Cuando aquel hombre, el padre de su mujer, le dijo que lo trataría como si fuera su propio padre, y le sirvió una copa de vino, él lo abrazó y brindó por aquel acuerdo parental, pero en realidad se cagaba en todo aquello, y sólo aceptó la propuesta porque no podía imaginarse cómo empezar su vida así, teniendo un padre que se había bebido todo cuanto tenía, menos a su madre, aunque sí todo lo que ella tenía, sin dejarle nada a su hijo, salvo unos duros recuerdos relacionados con su padre, y a través de él, con su infancia. El padre, por supuesto, había replicado que la razón de todo aquello era que se lo habían quitado, porque aquélla había sido una época en la que le quitaban a uno todo lo que tenía, o, por intervención de su madre, se lo habían confiscado, así que si él, es decir, el niño, exigía su herencia, que se lo reclamara a su madre, puesto que él se lo había dado todo a ella, así lo dijo: todo, hasta su vida, sin ir más lejos. Y eso que el taller y las tierras no pensaba dárselos a ella, ni sus herramientas, que procuraba reservar para él, es decir, para su hijo, por si acaso, aunque finalmente no se hiciera carpintero, pues nunca se sabe, y le enseñó un par de cosas sobre el oficio. Su hijo se acordaba, ¿no es así?, de cómo había que hacer por ejemplo —y en ese punto soltó un término desconocido para muchos— un gárgol. Entonces el niño asintió, y su odio se amainó por un segundo, porque en su momento, en efecto, había podido tocar aquellos cinceles, aserradores, desbastadores y alisadores que su padre le reservaba y que para aquel entonces ya se habían perdido. Por cierto, ¿por qué se habían perdido? Luego volvió a aquella sensación real de que ya no importaba qué se le pensaba dar en teoría, pues en aquel momento no tenía nada, y en la nada no se podía vivir, la nada no se podía tocar, con la nada no se podía hacer un gárgol, al contrario de todo aquello que le acababa de ofrecer el padre de la chica, las dos habitaciones delanteras, patio, animales y ayuda, lo cual, al fin y al cabo, no era poco.

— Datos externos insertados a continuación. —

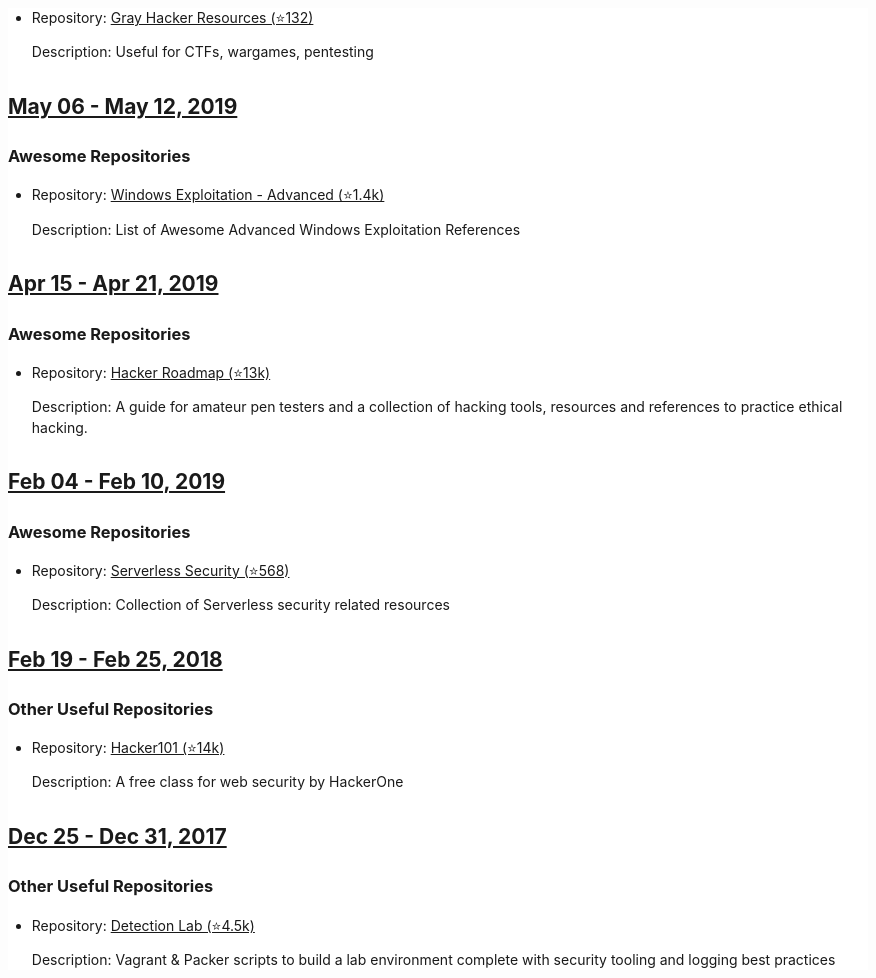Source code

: - Repository: [Gray Hacker Resources (⭐132)](https://github.com/bt3gl/Gray-Hacker-Resources)

  Description: Useful for CTFs, wargames, pentesting



## [May 06 - May 12, 2019](/content/2019/18/README.md)

### Awesome Repositories

- Repository: [Windows Exploitation - Advanced (⭐1.4k)](https://github.com/yeyintminthuhtut/Awesome-Advanced-Windows-Exploitation-References)

  Description: List of Awesome Advanced Windows Exploitation References



## [Apr 15 - Apr 21, 2019](/content/2019/15/README.md)

### Awesome Repositories

- Repository: [Hacker Roadmap (⭐13k)](https://github.com/sundowndev/hacker-roadmap)

  Description: A guide for amateur pen testers and a collection of hacking tools, resources and references to practice ethical hacking.



## [Feb 04 - Feb 10, 2019](/content/2019/5/README.md)

### Awesome Repositories

- Repository: [Serverless Security (⭐568)](https://github.com/puresec/awesome-serverless-security/)

  Description: Collection of Serverless security related resources



## [Feb 19 - Feb 25, 2018](/content/2018/8/README.md)

### Other Useful Repositories

- Repository: [Hacker101 (⭐14k)](https://github.com/Hacker0x01/hacker101)

  Description: A free class for web security by HackerOne



## [Dec 25 - Dec 31, 2017](/content/2017/52/README.md)

### Other Useful Repositories

- Repository: [Detection Lab (⭐4.5k)](https://github.com/clong/DetectionLab)

  Description: Vagrant & Packer scripts to build a lab environment complete with security tooling and logging best practices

Mamá, así dijo el nuevo padre, cuya paternidad el hombre nunca había reivindicado, mamá se encargaría de cocinarles, de modo que él y su mujer podrían trabajar todo lo que quisieran. Los ingresos crecerán en proporción directa a la cantidad de trabajo, explicaba el flamante padre, y mayores ingresos significan una vida mejor y más cómoda. Y cuanto más trabajaran, más ganarían, y finalmente, cuando tuvieran hijos, podrían asegurarles una vida incluso más fácil que la suya. Y eso no acaba ahí, dijo el hombre, porque aquellos hijos también tendrán hijos, y así sucesivamente. De esta forma, aquella decisión era en realidad una decisión a largo plazo, al más largo plazo posible.